Transcribe every entry below word for word, but skip the pictures.

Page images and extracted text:
^^^^

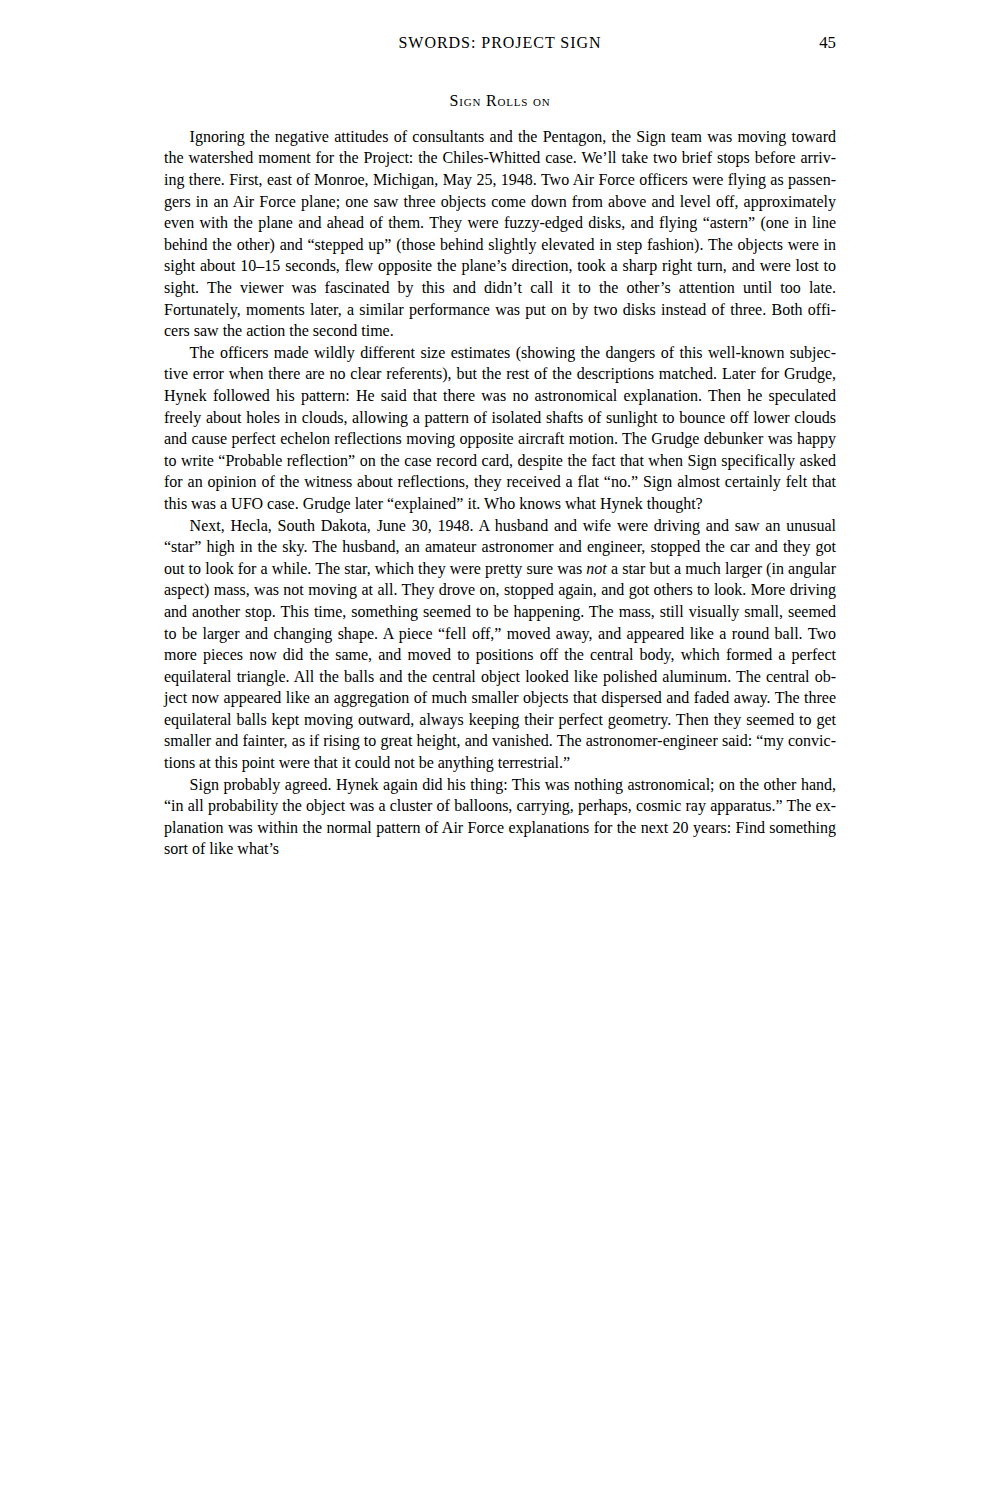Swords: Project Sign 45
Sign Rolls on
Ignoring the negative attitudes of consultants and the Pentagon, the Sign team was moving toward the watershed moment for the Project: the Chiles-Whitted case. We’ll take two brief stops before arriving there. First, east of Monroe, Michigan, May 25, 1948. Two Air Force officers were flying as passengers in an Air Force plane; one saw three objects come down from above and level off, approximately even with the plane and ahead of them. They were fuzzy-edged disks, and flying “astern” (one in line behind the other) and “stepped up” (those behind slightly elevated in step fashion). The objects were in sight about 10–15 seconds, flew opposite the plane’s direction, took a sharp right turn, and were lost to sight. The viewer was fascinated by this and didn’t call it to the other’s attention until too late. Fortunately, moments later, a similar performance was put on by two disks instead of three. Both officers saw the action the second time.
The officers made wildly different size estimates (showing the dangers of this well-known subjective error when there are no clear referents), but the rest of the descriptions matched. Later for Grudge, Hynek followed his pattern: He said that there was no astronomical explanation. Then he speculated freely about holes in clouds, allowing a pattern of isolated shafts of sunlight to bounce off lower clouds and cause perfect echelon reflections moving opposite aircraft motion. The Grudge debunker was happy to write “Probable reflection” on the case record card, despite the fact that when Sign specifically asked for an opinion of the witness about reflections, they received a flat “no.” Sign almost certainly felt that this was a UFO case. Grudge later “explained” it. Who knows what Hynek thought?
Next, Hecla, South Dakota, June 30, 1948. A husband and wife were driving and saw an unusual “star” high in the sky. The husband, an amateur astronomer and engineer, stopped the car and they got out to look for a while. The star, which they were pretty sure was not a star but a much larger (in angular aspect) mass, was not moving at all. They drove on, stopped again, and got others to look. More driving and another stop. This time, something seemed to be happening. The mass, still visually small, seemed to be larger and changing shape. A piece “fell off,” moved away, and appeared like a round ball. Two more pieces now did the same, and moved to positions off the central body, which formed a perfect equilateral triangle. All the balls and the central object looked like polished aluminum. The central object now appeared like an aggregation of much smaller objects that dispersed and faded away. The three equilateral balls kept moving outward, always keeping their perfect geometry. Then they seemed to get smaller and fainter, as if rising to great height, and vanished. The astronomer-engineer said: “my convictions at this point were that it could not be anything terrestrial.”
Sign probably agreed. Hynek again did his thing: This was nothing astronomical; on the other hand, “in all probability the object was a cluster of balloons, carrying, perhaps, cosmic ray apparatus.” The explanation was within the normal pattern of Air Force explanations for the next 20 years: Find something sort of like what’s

^^^^

▶ [FINAL ANSWER]:
Swords: Project Sign 45
Sign Rolls on
Ignoring the negative attitudes of consultants and the Pentagon, the Sign team was moving toward the watershed moment for the Project: the Chiles-Whitted case. We’ll take two brief stops before arriving there. First, east of Monroe, Michigan, May 25, 1948. Two Air Force officers were flying as passengers in an Air Force plane; one saw three objects come down from above and level off, approximately even with the plane and ahead of them. They were fuzzy-edged disks, and flying “astern” (one in line behind the other) and “stepped up” (those behind slightly elevated in step fashion). The objects were in sight about 10–15 seconds, flew opposite the plane’s direction, took a sharp right turn, and were lost to sight. The viewer was fascinated by this and didn’t call it to the other’s attention until too late. Fortunately, moments later, a similar performance was put on by two disks instead of three. Both officers saw the action the second time.
The officers made wildly different size estimates (showing the dangers of this well-known subjective error when there are no clear referents), but the rest of the descriptions matched. Later for Grudge, Hynek followed his pattern: He said that there was no astronomical explanation. Then he speculated freely about holes in clouds, allowing a pattern of isolated shafts of sunlight to bounce off lower clouds and cause perfect echelon reflections moving opposite aircraft motion. The Grudge debunker was happy to write “Probable reflection” on the case record card, despite the fact that when Sign specifically asked for an opinion of the witness about reflections, they received a flat “no.” Sign almost certainly felt that this was a UFO case. Grudge later “explained” it. Who knows what Hynek thought?
Next, Hecla, South Dakota, June 30, 1948. A husband and wife were driving and saw an unusual “star” high in the sky. The husband, an amateur astronomer and engineer, stopped the car and they got out to look for a while. The star, which they were pretty sure was not a star but a much larger (in angular aspect) mass, was not moving at all. They drove on, stopped again, and got others to look. More driving and another stop. This time, something seemed to be happening. The mass, still visually small, seemed to be larger and changing shape. A piece “fell off,” moved away, and appeared like a round ball. Two more pieces now did the same, and moved to positions off the central body, which formed a perfect equilateral triangle. All the balls and the central object looked like polished aluminum. The central object now appeared like an aggregation of much smaller objects that dispersed and faded away. The three equilateral balls kept moving outward, always keeping their perfect geometry. Then they seemed to get smaller and fainter, as if rising to great height, and vanished. The astronomer-engineer said: “my convictions at this point were that it could not be anything terrestrial.”
Sign probably agreed. Hynek again did his thing: This was nothing astronomical; on the other hand, “in all probability the object was a cluster of balloons, carrying, perhaps, cosmic ray apparatus.” The explanation was within the normal pattern of Air Force explanations for the next 20 years: Find something sort of like what’s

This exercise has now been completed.